**Requirement a**
Answer these questions about the Hacker News thread:
(i) According to the thread, what did Steve Jobs refuse to put on his car?
(ii) What dates does the thread give for MobileMe?
(iii) What do the logs show for the user agent and referrer fields when the friend who strips them visits the website?

**Page extract**
Start

Hacker News new | past | comments | ask | show | jobs | submit login

How do you know it was Steve Jobs that prevented Apple from joining earlier? Perhaps Apple just wasn't a priority for the NSA until 2012.



It's conjecture, but it's likely. Apple as a company has put a high value on user privacy, which was heavily influenced by Steve. He was also known for maintaining a high degree of personal privacy for such a public figure (for instance, refusing to put plates on his car).


I thought you were joking about the number plates thing, but it's true (and apparently legal) ...

http://thenextweb.com/apple/2011/10/27/mystery-solved-why-st...

This reminds me of a friend of mine who proxies all his web traffic through something which strips user agents and referrers. It's very easy for me to tell when he visits my website, because the logs show "-" for each of these fields.


>This reminds me of a friend of mine who proxies all his web traffic through something which strips user agents and referrers. It's very easy for me to tell when he visits my website, because the logs show "-" for each of these fields.

I wonder if the best strategy, then, is to figure out a very common user agent string and use that. The EFF's Panopticlick might be a good start: https://panopticlick.eff.org.


That's really interesting. It sounds like an easy way to get targeted by the people who do want to track you, though. Still -- do you have any idea what he uses for that?


> It's very easy for me to tell when he visits my website

Simply drawing attention to the fact that his attempt at anonymity acts a key personal identifier in this instance.


How does your friend do that? I'd be really interested in reading on how to setup a proxy like that.


Burp, fiddler maybe, webscarab maybe. Some kind of proxy with any sort of meaningful capabilities.


http://www.privoxy.org/

It is really simple.


Apple is a company producing consumer devices, while the others are companies offering Internet services, which is what PRISM targets. Apple has only recently had some success in the Internet services space with iCloud.


Apple had internet services since around year 2000. Apple had mac.com emails for a very long time, as well as

http://en.wikipedia.org/wiki/MobileMe

.Mac: July 17, 2002 – July 9, 2008

MobileMe: July 9, 2008 – June 30, 2012

iCloud was launched on October 12, 2011, one year before Apple entering Prism.

http://en.wikipedia.org/wiki/ICloud

The main difference before iCloud was that you had to pay for it. I can however remember that I've had free .me account before iCloud, so even .me must have had enough users.


Well, in the NSA's eyes, that main difference is important. Free (and highly pushed by the very popular iPhone and iPad) meant people actually starting using iCloud. The cost-benefit analysis shifted tremendously from .mac/MobileMe.

End

**Records for the exercise**
Start

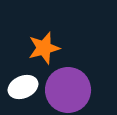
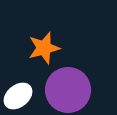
white ellipse: moved 5 px left, 9 px down; rotated 16 degrees counterclockwise
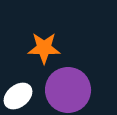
orange star: rotated 16 degrees clockwise
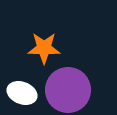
white ellipse: moved 4 px right, 3 px up; rotated 60 degrees clockwise
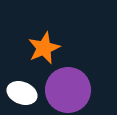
orange star: rotated 24 degrees counterclockwise
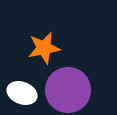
orange star: rotated 12 degrees clockwise
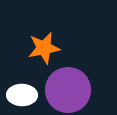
white ellipse: moved 2 px down; rotated 20 degrees counterclockwise
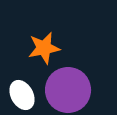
white ellipse: rotated 60 degrees clockwise
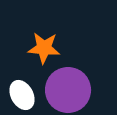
orange star: rotated 16 degrees clockwise
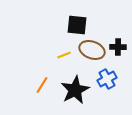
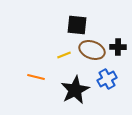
orange line: moved 6 px left, 8 px up; rotated 72 degrees clockwise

End

**Requirement b**
Render the rows from the line with "white ellipse: rotated 60 degrees clockwise" through the end of the rows as a JSON list of strings, one string per line. Leave out the pictures.

**Problem solution a**
(i) Plates
(ii) July 9, 2008 – June 30, 2012
(iii) "-"

**Problem solution b**
[
  "white ellipse: rotated 60 degrees clockwise",
  "orange star: rotated 16 degrees clockwise",
  "orange line: moved 6 px left, 8 px up; rotated 72 degrees clockwise"
]